**Task objective**
Could you retype the material word for word, beginning with its first line and stopping after the line that contains "We use cookies"?

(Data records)
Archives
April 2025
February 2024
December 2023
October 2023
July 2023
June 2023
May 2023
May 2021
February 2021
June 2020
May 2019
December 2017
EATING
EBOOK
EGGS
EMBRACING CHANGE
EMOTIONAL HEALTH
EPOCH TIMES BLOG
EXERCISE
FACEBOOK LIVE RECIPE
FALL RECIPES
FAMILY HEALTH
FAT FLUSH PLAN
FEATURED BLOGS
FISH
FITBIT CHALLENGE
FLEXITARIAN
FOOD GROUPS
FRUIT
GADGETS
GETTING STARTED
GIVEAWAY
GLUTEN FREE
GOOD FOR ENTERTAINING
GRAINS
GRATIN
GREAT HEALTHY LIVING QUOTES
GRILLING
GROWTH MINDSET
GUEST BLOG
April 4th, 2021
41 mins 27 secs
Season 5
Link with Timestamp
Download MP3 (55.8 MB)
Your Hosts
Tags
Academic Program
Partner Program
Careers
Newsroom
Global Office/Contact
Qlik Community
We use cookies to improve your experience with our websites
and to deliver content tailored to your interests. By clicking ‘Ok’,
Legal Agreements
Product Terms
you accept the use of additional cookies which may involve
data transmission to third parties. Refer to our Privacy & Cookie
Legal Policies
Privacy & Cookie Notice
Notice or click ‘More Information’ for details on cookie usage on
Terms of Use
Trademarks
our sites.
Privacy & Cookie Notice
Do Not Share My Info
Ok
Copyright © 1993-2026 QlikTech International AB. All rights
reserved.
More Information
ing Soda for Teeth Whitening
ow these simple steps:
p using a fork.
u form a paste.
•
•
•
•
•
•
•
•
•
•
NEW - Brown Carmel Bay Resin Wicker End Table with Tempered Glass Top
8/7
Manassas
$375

**Exercise solution**
Archives
April 2025
February 2024
December 2023
October 2023
July 2023
June 2023
May 2023
May 2021
February 2021
June 2020
May 2019
December 2017
EATING
EBOOK
EGGS
EMBRACING CHANGE
EMOTIONAL HEALTH
EPOCH TIMES BLOG
EXERCISE
FACEBOOK LIVE RECIPE
FALL RECIPES
FAMILY HEALTH
FAT FLUSH PLAN
FEATURED BLOGS
FISH
FITBIT CHALLENGE
FLEXITARIAN
FOOD GROUPS
FRUIT
GADGETS
GETTING STARTED
GIVEAWAY
GLUTEN FREE
GOOD FOR ENTERTAINING
GRAINS
GRATIN
GREAT HEALTHY LIVING QUOTES
GRILLING
GROWTH MINDSET
GUEST BLOG
April 4th, 2021
41 mins 27 secs
Season 5
Link with Timestamp
Download MP3 (55.8 MB)
Your Hosts
Tags
Academic Program
Partner Program
Careers
Newsroom
Global Office/Contact
Qlik Community
We use cookies to improve your experience with our websites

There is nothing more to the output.